» Task details: Pick the lines holding the string "used" out of the records and copy them.
-- Material to process follows --
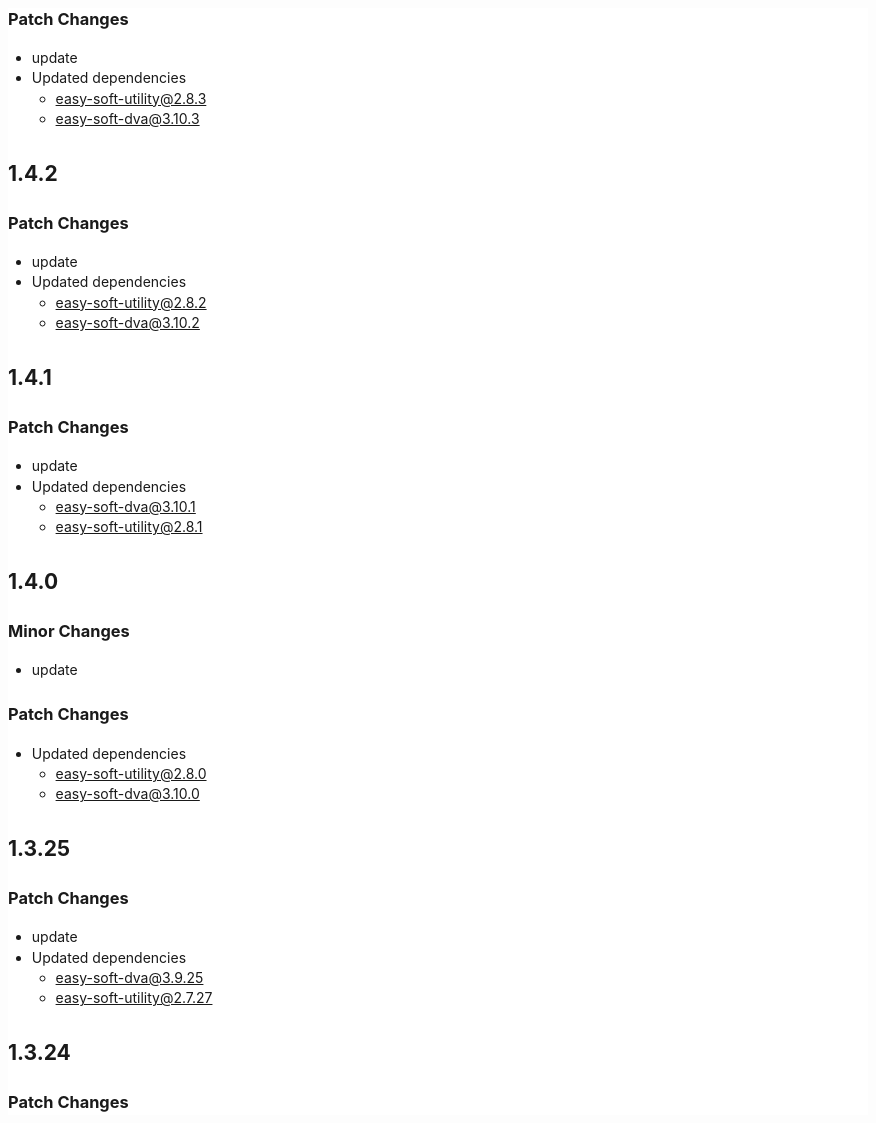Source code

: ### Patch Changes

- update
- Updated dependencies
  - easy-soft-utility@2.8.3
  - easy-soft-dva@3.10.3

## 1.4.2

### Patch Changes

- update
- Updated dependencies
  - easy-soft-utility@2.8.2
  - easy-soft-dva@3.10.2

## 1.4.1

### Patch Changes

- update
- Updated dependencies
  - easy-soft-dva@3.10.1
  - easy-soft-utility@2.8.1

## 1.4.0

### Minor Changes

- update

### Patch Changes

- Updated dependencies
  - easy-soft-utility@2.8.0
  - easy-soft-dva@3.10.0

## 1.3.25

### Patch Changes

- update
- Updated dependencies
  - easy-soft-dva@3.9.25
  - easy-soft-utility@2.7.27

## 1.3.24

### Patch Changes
-- Material to process concluded --
-- Material to process follows --
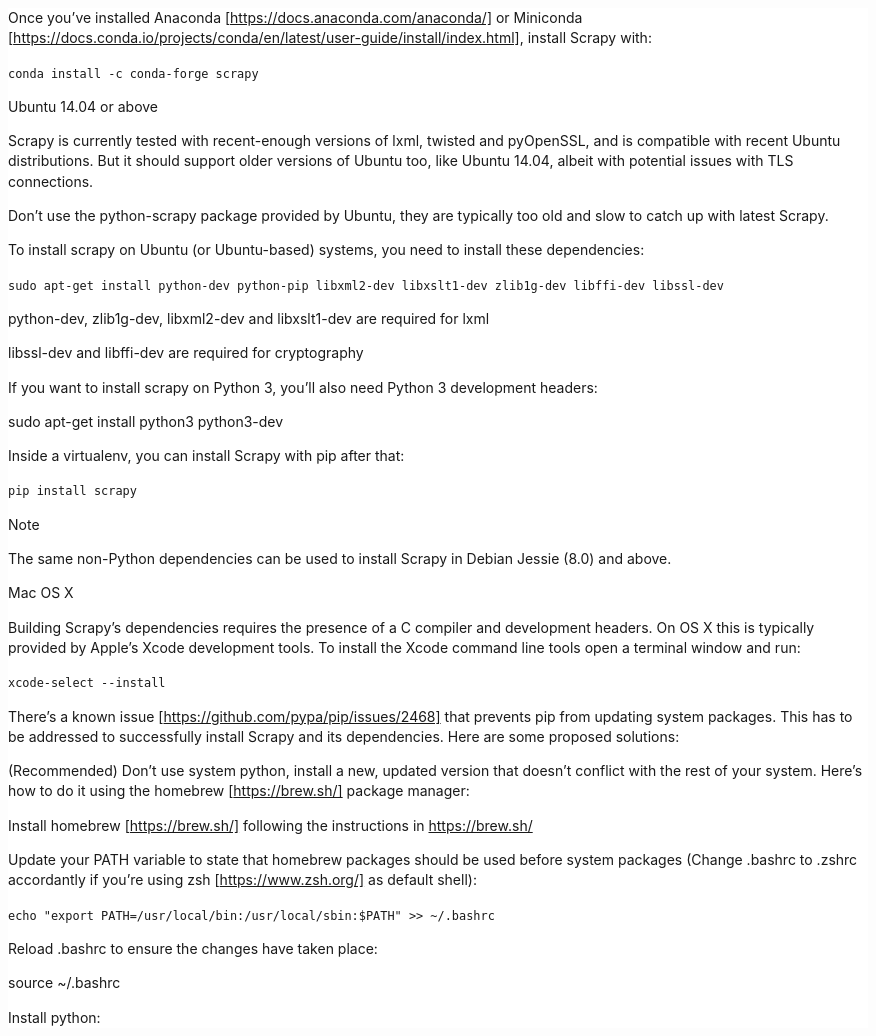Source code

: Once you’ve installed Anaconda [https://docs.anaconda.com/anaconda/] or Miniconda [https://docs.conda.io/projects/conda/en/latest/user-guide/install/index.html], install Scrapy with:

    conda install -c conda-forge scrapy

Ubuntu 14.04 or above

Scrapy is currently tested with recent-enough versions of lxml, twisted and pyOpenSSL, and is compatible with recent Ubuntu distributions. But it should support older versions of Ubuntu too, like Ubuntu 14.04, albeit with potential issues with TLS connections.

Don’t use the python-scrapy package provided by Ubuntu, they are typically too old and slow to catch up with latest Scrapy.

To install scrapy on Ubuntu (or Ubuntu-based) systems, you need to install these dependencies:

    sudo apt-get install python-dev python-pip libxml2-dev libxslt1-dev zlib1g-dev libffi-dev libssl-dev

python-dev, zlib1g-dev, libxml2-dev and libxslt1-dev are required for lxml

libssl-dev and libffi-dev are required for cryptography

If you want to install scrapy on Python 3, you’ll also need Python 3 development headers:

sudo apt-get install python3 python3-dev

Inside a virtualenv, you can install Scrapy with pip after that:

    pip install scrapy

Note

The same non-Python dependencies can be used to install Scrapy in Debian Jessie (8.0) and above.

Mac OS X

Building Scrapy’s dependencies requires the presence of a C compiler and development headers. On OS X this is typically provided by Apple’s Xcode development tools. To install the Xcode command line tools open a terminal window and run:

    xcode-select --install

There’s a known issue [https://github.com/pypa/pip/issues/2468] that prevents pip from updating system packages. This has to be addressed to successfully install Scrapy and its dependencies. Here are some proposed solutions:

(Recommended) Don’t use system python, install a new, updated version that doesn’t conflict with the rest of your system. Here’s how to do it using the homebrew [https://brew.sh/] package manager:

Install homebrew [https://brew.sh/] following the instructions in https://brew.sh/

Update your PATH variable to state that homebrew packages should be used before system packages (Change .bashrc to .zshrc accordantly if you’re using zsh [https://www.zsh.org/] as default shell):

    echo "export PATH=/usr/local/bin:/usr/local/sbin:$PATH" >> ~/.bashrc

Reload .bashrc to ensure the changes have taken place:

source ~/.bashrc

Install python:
-- Material to process concluded --
-- Material to process follows --
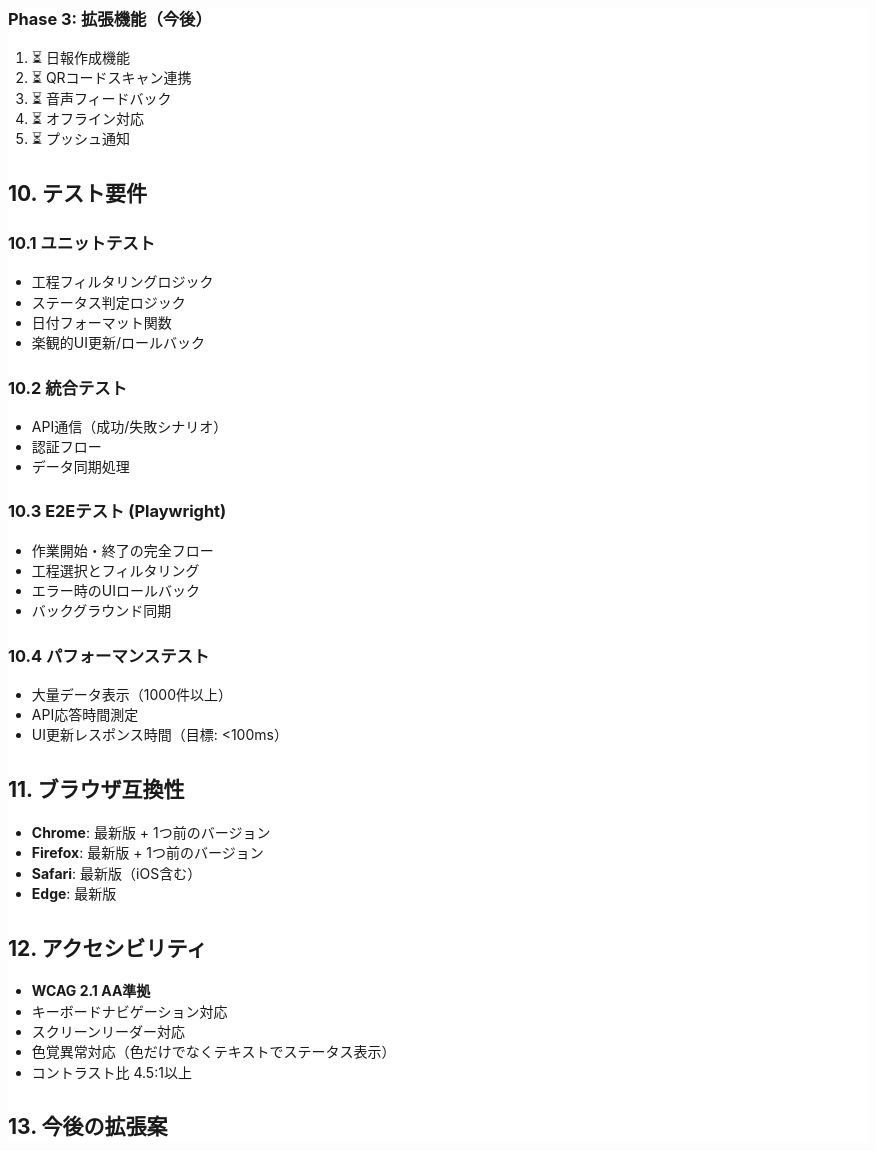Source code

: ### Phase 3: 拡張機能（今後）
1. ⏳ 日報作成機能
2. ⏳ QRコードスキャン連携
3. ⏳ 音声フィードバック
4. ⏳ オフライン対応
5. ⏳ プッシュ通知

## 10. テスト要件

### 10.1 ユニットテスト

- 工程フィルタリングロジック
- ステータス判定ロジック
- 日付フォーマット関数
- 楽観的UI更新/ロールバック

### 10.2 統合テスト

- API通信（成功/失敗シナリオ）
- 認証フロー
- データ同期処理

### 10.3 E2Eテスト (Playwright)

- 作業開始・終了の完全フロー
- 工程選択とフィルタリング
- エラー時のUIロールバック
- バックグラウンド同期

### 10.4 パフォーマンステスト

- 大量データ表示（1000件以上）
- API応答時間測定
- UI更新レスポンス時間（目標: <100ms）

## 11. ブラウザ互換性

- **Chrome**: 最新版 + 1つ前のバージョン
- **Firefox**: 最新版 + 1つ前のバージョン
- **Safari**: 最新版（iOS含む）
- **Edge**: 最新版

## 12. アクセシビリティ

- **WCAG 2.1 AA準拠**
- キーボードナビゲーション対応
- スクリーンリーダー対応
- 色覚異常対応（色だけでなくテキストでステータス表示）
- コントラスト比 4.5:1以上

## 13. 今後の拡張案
-- Material to process concluded --
» Solved problem:
The same non-Python dependencies can be used to install Scrapy in Debian Jessie (8.0) and above.
Update your PATH variable to state that homebrew packages should be used before system packages (Change .bashrc to .zshrc accordantly if you’re using zsh [https://www.zsh.org/] as default shell):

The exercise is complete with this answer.